Bland video emphasizes needless tragedy again
Like a painful memory suddenly brought to the surface, the surprise emergence of Sandra Bland’s cellphone video from her infamous arrest emphasizes how preventable this tragedy was. The young woman’s traffic offense was minor, the state trooper’s conduct was needlessly aggressive, and the confrontation did not have to end in arrest. On top of everything, Waller County jailers should have made sure that she — and every other inmate — would not commit suicide in their custody.
All of this was known, but the existence of Bland’s personal cellphone video of the 2015 encounter was not. Even though state officials maintain that the video was offered to the family’s attorneys, it is hard to imagine why they would not have immediately requested a copy of it. The 39-second video was finally released this week by Dallas television station WFAA, which obtained it in partnership with the nonprofit Investigative Network.

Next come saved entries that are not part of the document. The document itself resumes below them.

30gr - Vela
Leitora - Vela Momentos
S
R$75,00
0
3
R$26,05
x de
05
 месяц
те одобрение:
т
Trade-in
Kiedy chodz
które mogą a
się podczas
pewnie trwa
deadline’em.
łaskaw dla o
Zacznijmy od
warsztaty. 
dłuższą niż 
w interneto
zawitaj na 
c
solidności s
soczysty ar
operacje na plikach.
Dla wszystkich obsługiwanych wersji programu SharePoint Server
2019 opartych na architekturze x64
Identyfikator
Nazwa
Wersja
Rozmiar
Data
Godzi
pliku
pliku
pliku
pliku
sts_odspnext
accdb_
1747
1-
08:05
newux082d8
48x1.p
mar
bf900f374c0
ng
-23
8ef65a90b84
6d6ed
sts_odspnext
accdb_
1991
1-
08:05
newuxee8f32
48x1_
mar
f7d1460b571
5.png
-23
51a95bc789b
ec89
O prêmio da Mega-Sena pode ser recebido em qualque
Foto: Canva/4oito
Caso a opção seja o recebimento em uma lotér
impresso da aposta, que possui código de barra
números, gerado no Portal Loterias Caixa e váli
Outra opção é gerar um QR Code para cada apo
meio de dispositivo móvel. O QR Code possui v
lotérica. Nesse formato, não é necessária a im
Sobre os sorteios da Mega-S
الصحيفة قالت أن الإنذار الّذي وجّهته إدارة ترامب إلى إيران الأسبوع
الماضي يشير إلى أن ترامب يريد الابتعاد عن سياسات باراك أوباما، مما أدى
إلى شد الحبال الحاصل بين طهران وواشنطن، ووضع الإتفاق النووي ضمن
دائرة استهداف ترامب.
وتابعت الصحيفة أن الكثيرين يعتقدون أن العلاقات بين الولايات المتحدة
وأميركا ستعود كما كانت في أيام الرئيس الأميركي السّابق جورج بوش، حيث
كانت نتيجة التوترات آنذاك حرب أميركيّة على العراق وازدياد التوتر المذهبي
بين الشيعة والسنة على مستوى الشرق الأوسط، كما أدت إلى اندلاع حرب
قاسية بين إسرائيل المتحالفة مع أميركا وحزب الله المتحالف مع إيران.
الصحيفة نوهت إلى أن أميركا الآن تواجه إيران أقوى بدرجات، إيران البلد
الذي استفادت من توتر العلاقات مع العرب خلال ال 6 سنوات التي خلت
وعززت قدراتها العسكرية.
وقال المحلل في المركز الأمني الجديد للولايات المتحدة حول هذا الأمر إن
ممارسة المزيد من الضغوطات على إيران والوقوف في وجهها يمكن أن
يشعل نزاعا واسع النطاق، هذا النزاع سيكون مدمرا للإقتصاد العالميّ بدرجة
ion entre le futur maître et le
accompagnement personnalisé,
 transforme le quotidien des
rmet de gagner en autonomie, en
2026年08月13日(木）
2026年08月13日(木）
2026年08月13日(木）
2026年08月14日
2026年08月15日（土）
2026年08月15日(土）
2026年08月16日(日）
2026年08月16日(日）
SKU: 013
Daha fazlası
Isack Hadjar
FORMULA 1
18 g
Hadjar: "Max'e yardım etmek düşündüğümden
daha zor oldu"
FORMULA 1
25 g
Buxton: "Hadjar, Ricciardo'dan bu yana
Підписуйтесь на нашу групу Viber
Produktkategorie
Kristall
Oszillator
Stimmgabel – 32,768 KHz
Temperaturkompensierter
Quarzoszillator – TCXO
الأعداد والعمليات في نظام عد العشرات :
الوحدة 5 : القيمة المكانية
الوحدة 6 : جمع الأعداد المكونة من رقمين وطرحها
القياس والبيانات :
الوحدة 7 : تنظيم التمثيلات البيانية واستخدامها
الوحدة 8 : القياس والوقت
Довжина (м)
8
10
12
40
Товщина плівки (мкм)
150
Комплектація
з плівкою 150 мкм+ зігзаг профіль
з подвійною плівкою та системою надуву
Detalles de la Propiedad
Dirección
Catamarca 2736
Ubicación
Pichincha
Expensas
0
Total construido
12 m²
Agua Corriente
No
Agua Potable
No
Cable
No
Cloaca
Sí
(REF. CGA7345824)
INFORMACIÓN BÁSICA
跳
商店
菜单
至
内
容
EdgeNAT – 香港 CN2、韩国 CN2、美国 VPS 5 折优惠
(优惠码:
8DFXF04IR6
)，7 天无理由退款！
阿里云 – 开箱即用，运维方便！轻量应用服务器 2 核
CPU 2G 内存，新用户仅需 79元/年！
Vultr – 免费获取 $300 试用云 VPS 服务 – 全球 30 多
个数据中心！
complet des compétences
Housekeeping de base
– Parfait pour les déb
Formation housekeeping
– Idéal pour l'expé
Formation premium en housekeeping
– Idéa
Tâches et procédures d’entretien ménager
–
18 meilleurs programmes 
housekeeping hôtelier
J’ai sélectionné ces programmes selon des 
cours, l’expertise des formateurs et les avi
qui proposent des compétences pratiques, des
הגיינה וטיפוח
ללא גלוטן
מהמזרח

The belated release adds another layer to the state government’s awkward response to a case that rightly garnered national attention. The trooper in question, Brian Encinia, was fired but never charged with any crime in the case. By the strict letter of the law, he might not have committed one, but his overreaction could not be disputed. One of the most chilling scenes in Bland’s video is Encinia pointing his stun gun at her and shouting “Get out of the car! I will light you up!”
Bland’s shaky response sums up the futility of this confrontation:
“Really? For a failure to signal?” she asks plaintively. “You’re doing all of this for a failure to signal?”
Keep in mind, this was at the start of the Black Lives Matter movement. African-Americans were starting to push back on a nationwide scale against encounters like this, encounters that often cascade needlessly and end in arrest — or death.
Bland’s family is calling for her case to be reopened, but whatever happens in that regard, the Texas Department of Public Safety should do something else. It should make this video a part of every trooper’s training course, essentially serving as an example of what not to do.
People who are pulled over in traffic might understandably be upset, and their conduct might be a little testy. Law enforcement officers must be trained to expect this, and know when to be assertive and when to de-escalate a confrontation. If Trooper Encinia had learned this important lesson, Sandra Bland would still be alive.